Modification records
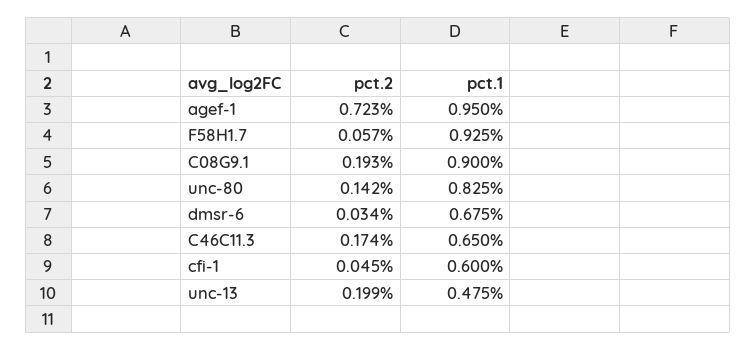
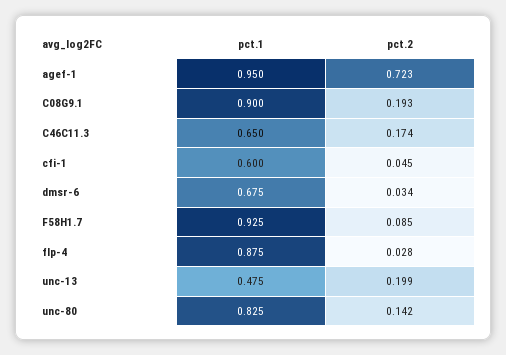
  {
    "pct.2": {
      "agef-1": 0.723,
-     "F58H1.7": 0.057,
+     "F58H1.7": 0.085,
      "C08G9.1": 0.193,
      "unc-80": 0.142,
      "dmsr-6": 0.034,
      "C46C11.3": 0.174,
      "cfi-1": 0.045,
-     "unc-13": 0.199
+     "unc-13": 0.199,
+     "flp-4": 0.028
    },
    "pct.1": {
      "agef-1": 0.95,
      "F58H1.7": 0.925,
      "C08G9.1": 0.9,
      "unc-80": 0.825,
      "dmsr-6": 0.675,
      "C46C11.3": 0.65,
      "cfi-1": 0.6,
-     "unc-13": 0.475
+     "unc-13": 0.475,
+     "flp-4": 0.875
    }
  }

### THE TASK
Retype the data above in full, exactly as it stands, and skip any image.

### EXERCISE RESPONSE
  {
    "pct.2": {
      "agef-1": 0.723,
-     "F58H1.7": 0.057,
+     "F58H1.7": 0.085,
      "C08G9.1": 0.193,
      "unc-80": 0.142,
      "dmsr-6": 0.034,
      "C46C11.3": 0.174,
      "cfi-1": 0.045,
-     "unc-13": 0.199
+     "unc-13": 0.199,
+     "flp-4": 0.028
    },
    "pct.1": {
      "agef-1": 0.95,
      "F58H1.7": 0.925,
      "C08G9.1": 0.9,
      "unc-80": 0.825,
      "dmsr-6": 0.675,
      "C46C11.3": 0.65,
      "cfi-1": 0.6,
-     "unc-13": 0.475
+     "unc-13": 0.475,
+     "flp-4": 0.875
    }
  }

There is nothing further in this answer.